Selected excerpt:
The Poseidonion Grand Hotel (Ξενοδοχείο Ποσειδώνιο) is a luxury hotel on the island of Spetses, Greece.

Each of the 55 rooms is decorated with a mix of antique and modern furniture with references to the colonial era.

It is an example of Neoclassical architecture and was inspired by the InterContinental Carlton Cannes Hotel in Cannes and The Negresco in Nice.

It was the first hotel in Greece to offer spa treatments, whereby four small pools were filled with warm water and sulphur in order for the treatments to take place.

The hotel has won awards from Conde Nast Traveller.

It sponsors the Spetses Classic Yacht Race organized by the Yacht Club of Greece and the Spetses mini Marathon.

Elizabeth Taylor, Marilyn Monroe, and Robert F. Kennedy stayed at the hotel in the 1960s.

==History==
The hotel opened in 1914. It was developed by Sotirios Anargiros, a visionary Greek benefactor who was responsible for much of the development of the island.

After a 5-year renovation, the hotel re-opened in 2009. Apart from the historic wing, which houses 38 rooms, an annex with 17 rooms looking onto the Mediterranean garden and a 17-meter lap pool, and a 300 square meter spa was added.

Activity A: In the Poseidonion Grand Hotel text, what reason is given for filling four small pools with warm water and sulphur?
Activity B:
Answer these questions from the Poseidonion Grand Hotel text.
(i) How many rooms does the hotel have?
(ii) In what year did the hotel first open?
(iii) How many rooms are in the historic wing?
Activity C: Reproduce the part of the Poseidonion Grand Hotel text that runs from "It is an example" to "Spetses mini Marathon.".

Excerpted data:

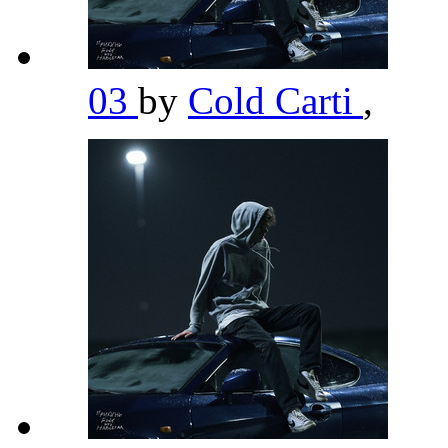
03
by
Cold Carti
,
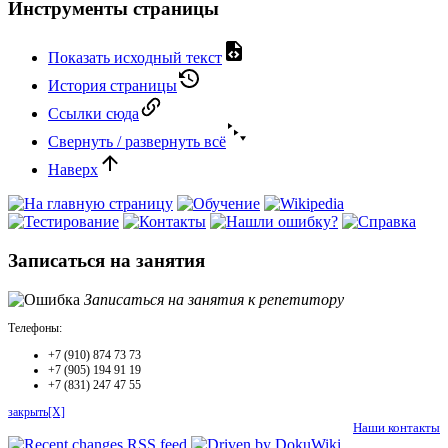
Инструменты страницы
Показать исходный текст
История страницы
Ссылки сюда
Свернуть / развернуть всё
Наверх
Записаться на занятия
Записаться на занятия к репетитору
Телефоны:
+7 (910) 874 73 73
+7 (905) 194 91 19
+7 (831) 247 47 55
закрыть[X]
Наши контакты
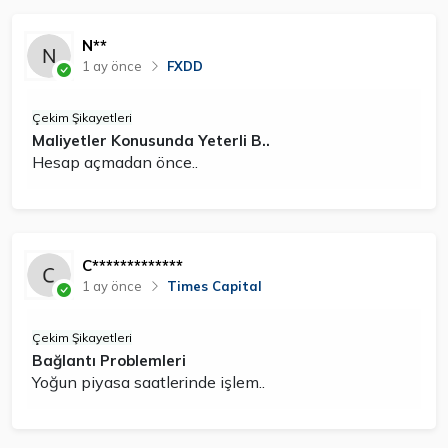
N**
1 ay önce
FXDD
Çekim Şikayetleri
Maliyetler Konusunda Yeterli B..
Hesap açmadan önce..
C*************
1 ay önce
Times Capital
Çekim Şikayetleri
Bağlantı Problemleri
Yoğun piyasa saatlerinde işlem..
...
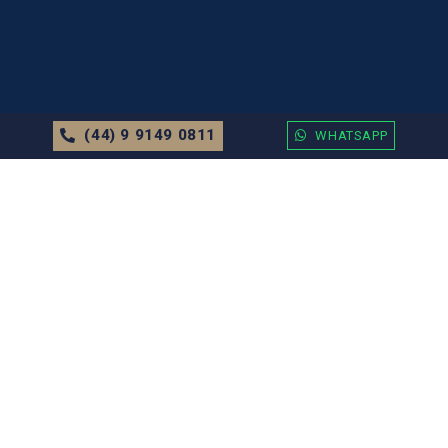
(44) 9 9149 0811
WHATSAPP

Response area A: The pools were filled with warm water and sulphur so that spa treatments could take place. This made the hotel the first in Greece to offer such treatments.

Response area B:
(i) 55
(ii) 1914
(iii) 38

Response area C:
It is an example of Neoclassical architecture and was inspired by the InterContinental Carlton Cannes Hotel in Cannes and The Negresco in Nice.

It was the first hotel in Greece to offer spa treatments, whereby four small pools were filled with warm water and sulphur in order for the treatments to take place.

The hotel has won awards from Conde Nast Traveller.

It sponsors the Spetses Classic Yacht Race organized by the Yacht Club of Greece and the Spetses mini Marathon.